The new-born systems will undoubtedly follow suit.
The ink is still wet on Ontario’s $13.2-billion deal with Ottawa, which that province promises will lower fees for families “participating in licensed child-care centres” to an average of $10 a day by September 2025.
The new deal will create 86,000 more licensed child-care spots, the province claims. But Ontario has 860,000 children aged five and younger. In 2019, there were 289,000 child-care spaces, or spots for just 33 per cent of the total number of kids. This deal will increase that to 43 per cent, but that means the majority of children will still not have access to subsidized daycare.
If parents are budgeting on paying around $200 a month on daycare by mid-decade, they should probably think again.
A potential alternative to the “big bang” approach proposed by Ottawa is one that academics Ken Boessenkool and Jennifer Robson advocated in a paper for the CD Howe Institute.
The authors propose replacing the existing, but regressive, federal child-care expense deduction with a more generous refundable tax credit, increasing operating and/or capital grants for licensed providers, and consolidating new federal dollars in a dedicated and permanent transfer to provinces focused on expanding supply.
If it sounds familiar, it is because the Conservatives adopted the tax credit idea at the last election.
UofT’s Cleveland said that the provision of tax credits has certain advantages.
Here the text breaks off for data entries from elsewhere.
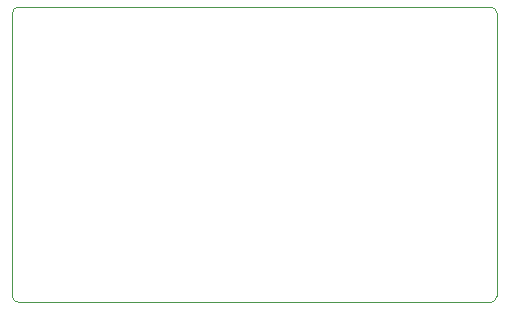
<source format=gm1>
%TF.GenerationSoftware,KiCad,Pcbnew,9.0.4*%
%TF.CreationDate,2026-02-10T01:39:38-05:00*%
%TF.ProjectId,main_board_peripheral_v3,6d61696e-5f62-46f6-9172-645f70657269,rev?*%
%TF.SameCoordinates,Original*%
%TF.FileFunction,Profile,NP*%
%FSLAX46Y46*%
G04 Gerber Fmt 4.6, Leading zero omitted, Abs format (unit mm)*
G04 Created by KiCad (PCBNEW 9.0.4) date 2026-02-10 01:39:38*
%MOMM*%
%LPD*%
G01*
G04 APERTURE LIST*
%TA.AperFunction,Profile*%
%ADD10C,0.050000*%
%TD*%
G04 APERTURE END LIST*
D10*
X94500000Y-103500000D02*
X134500000Y-103500000D01*
X135000000Y-79000000D02*
X135000000Y-103000000D01*
X134500000Y-78500000D02*
G75*
G02*
X135000000Y-79000000I0J-500000D01*
G01*
X94500000Y-78500000D02*
X134500000Y-78500000D01*
X94000000Y-103000000D02*
X94000000Y-79000000D01*
X94000000Y-79000000D02*
G75*
G02*
X94500000Y-78500000I500000J0D01*
G01*
X135000001Y-103000001D02*
G75*
G02*
X134500001Y-103500001I-500001J1D01*
G01*
X94500000Y-103500000D02*
G75*
G02*
X94000000Y-103000000I0J500000D01*
G01*
M02*

</source>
Conservative leadership candidate Jean Charest expanded existing tax credits when he was premier of Quebec in the early 2000s and saw an increase in 70,000 spaces over the course of a few years, as for-profit providers rushed in to satisfy demand.
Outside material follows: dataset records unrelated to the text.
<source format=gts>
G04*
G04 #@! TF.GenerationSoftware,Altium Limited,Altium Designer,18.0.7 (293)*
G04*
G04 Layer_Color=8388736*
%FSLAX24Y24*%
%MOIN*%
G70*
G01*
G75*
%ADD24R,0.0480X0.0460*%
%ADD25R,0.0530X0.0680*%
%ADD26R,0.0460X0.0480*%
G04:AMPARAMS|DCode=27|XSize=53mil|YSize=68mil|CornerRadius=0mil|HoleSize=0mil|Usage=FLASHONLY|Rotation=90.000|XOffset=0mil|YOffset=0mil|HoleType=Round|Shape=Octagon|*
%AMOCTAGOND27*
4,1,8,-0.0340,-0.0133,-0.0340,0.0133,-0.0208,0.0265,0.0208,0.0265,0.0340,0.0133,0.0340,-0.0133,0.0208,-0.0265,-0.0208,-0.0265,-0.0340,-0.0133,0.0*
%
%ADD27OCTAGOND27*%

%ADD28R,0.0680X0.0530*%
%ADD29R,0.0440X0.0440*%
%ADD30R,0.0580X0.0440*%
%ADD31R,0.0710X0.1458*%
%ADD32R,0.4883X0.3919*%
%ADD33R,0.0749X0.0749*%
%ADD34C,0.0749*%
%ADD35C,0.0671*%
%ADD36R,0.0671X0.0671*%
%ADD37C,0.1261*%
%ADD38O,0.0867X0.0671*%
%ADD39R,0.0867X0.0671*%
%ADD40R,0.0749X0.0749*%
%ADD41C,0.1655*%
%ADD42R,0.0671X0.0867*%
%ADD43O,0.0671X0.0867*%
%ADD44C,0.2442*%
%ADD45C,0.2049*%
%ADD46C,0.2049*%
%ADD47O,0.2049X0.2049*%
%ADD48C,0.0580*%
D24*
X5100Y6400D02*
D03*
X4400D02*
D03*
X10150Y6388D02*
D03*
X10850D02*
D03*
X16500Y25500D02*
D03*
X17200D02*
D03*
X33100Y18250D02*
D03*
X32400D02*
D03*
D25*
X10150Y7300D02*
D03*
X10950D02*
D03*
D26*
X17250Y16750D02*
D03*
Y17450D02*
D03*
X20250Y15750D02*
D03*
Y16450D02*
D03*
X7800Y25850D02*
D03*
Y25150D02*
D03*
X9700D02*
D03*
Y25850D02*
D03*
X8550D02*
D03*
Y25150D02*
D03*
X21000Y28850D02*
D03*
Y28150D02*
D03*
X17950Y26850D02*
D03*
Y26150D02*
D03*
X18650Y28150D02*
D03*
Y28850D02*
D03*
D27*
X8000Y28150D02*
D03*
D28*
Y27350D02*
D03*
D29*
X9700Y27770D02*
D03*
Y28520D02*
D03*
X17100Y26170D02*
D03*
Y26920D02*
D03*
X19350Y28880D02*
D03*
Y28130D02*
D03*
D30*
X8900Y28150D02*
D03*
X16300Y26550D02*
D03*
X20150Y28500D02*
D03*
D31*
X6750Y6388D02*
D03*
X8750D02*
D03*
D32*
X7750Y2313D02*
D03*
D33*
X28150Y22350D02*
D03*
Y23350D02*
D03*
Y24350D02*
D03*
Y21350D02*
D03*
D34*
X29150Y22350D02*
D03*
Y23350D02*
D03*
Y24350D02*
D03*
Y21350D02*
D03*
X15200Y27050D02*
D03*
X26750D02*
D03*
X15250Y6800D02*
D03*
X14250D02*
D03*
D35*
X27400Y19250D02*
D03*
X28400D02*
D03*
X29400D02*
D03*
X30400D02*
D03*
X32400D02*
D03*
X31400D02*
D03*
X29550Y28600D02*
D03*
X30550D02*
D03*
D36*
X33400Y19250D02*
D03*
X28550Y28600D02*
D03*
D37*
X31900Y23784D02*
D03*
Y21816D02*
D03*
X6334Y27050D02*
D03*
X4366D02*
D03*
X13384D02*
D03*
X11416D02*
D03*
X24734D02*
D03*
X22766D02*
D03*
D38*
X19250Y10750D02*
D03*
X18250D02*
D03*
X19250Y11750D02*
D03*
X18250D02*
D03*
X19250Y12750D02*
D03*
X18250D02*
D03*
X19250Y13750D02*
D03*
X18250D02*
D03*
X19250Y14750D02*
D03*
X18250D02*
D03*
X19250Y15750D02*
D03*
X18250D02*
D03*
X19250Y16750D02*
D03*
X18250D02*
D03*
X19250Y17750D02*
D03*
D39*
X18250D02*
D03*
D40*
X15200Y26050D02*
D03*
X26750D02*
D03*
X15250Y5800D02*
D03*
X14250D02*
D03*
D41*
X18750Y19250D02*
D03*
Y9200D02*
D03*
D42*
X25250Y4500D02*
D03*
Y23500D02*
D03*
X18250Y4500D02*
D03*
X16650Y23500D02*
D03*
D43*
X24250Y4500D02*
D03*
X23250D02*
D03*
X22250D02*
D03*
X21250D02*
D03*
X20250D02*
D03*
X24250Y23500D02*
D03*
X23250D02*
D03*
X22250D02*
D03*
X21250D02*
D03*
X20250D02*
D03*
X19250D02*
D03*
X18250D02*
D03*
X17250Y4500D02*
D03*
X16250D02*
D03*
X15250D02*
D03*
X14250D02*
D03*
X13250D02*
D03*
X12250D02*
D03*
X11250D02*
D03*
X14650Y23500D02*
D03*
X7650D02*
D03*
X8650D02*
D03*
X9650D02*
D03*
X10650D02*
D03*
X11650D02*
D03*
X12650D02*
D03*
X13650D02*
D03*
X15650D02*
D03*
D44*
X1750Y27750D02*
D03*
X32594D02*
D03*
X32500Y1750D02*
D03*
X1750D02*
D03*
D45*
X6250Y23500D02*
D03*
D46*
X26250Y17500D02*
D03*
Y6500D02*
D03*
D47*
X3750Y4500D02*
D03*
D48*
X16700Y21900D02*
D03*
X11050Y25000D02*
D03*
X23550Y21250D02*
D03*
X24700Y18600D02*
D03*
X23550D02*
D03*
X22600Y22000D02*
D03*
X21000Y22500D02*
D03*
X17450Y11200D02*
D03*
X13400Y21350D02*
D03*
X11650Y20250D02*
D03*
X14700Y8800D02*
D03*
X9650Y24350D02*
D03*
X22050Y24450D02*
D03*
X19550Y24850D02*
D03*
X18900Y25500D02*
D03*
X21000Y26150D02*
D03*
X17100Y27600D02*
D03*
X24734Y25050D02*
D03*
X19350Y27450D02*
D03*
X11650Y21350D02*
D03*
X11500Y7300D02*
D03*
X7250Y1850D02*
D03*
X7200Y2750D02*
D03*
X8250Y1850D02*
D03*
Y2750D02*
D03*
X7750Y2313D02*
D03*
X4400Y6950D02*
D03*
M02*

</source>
But tax credits also have a downside — while they meet the needs of parents more quickly, they usher in an unregulated system that offers no control over future fees, which tend to go in only one direction quite quickly, as parents in the U.K. can testify.
“There are no simple solutions. Yes, you can go the tax credit route but then you have no control over what the system looks like. You are not creating a system, you are expanding a market. It’s a quick fix,” Cleveland said.
At this stage in the proceedings, I would take a quick fix. But perhaps there are other elements of the Boessenkool/Robson model that could be adopted alongside the government’s attempt to make child care services universal.
Cleveland said Ottawa and the provinces have been guilty of focusing on the reduction in fees at the expense of the expansion of capacity.
“I understand it politically — what appeals to families is the lowering of fees. But in practice, many families won’t be able to access the services because there won’t be enough capacity,” he said.
More resources devoted to building daycares and less on subsidizing parents would spread the wealth. For example, there is currently no capital grant program, or even a loan program, available to provinces and territories to fund expansion. Cleveland said he even suggested to the province of Ontario that demand for services could be contained by phasing in cost reductions — first, for older kids and later for infants and younger toddlers. The suggestion was rejected.
“But somebody needs to be engaged in planning for the expansion of demand and capacity at the same time,” he said.
When the federal government announced its plans for a Canada-wide child-care system, it said it would “learn from the model that already exists in Quebec.”
The principal lesson it seems to my wife and me, as we desperately visit various unsuitable and unsubsidized private daycares, is that when you plan to build a vast, unionized, bureaucratic system, you should lower expectations.
In other words, do precisely the opposite of what all governments across Canada are currently doing. There will be problems.